Throughout all of this, you have managed to miss the point.
ERA is not a good indicator because it was so volatile that luck greatly affects it. That's why WHIP is better.
Then you went and made up some truly insane numbers that could never happen for a period of time longer than it takes you to suck Harden off.
Here's what would have to happen for your numbers to happen for 30 starts: pitcher B would have to just get hammered for about 10 starts allow where he gives up 20 runs per start and EVERY RUNNER THAT REACHES BASE SCORES. His remaining 20 starts would all be perfect games. I'm pretty sure that would win the CY Young.
Pitcher A would have to allow 4 base runners every inning and somehow avoid a run scoring which means that every inning he would need either a double play, a pickoff, a caught stealing or more than likely, an error. That's right the only way this is really possible over 30 starts is if he was the victim of 1000s and 1000s of errors. This errors would lead to runs - almost certainly more runs than pitcher B allowed. They'd be unearned runs, but they'd still be runs, and as some numb nuts stated earlier in this thread, the pitcher's whole goal is to stop runs from being scored. All these runs would cause fictional pitcher A to lose almost every game he entered, and someone with a record like 2 and 18 would not win the CY Young even if his ERA was 0.00.

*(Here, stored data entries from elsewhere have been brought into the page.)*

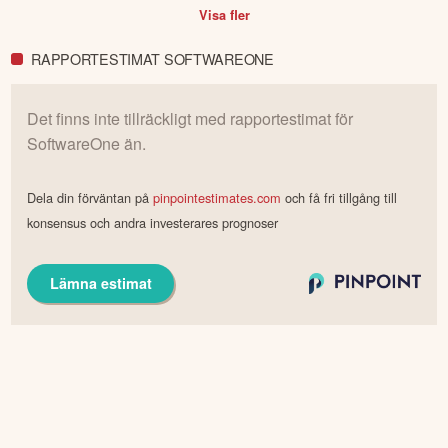
Visa fler
RAPPORTESTIMAT SOFTWAREONE
Det finns inte tillräckligt med rapportestimat för
SoftwareOne
än.
Dela din förväntan på
pinpointestimates.com
och få fri tillgång till
konsensus och andra investerares prognoser
Lämna estimat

More likely to win the CY:
Pitcher A: 2-18 0.00 ERA, 150 walks, 250 hits, 100 innings.
Or pitcher B: 20-10 9.00 ERA, 150 walks 50 hits, no extra base hits, 200 innings, 20 perfect games.
Pitcher A would have no chance in hell and no one would campaign for him. Pitcher B would be an absolute lock because true baseball minds would throw out his 10 or so horrible outings and focus on his 20 perfect games.
Go ahead. Make up some scenario where your numbers would win the CY for pitcher A assuming both must have 30 starts.